- **WHAT YOU NEED TO DO**
Output the data below verbatim, line for line, with no alterations.

- **DATA FOR THE TASK**
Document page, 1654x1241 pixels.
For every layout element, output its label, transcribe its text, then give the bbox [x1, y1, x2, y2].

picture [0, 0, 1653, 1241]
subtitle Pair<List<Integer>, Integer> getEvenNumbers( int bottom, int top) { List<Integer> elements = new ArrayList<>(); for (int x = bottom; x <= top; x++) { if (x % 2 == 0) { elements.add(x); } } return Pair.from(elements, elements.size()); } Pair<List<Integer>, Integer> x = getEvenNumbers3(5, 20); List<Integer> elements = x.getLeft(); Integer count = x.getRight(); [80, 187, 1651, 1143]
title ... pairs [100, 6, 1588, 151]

- **TASK OUTPUT**
Document page, 1654x1241 pixels.
For every layout element, output its label, transcribe its text, then give the bbox [x1, y1, x2, y2].

picture [0, 0, 1653, 1241]
subtitle Pair<List<Integer>, Integer> getEvenNumbers( int bottom, int top) { List<Integer> elements = new ArrayList<>(); for (int x = bottom; x <= top; x++) { if (x % 2 == 0) { elements.add(x); } } return Pair.from(elements, elements.size()); } Pair<List<Integer>, Integer> x = getEvenNumbers3(5, 20); List<Integer> elements = x.getLeft(); Integer count = x.getRight(); [80, 187, 1651, 1143]
title ... pairs [100, 6, 1588, 151]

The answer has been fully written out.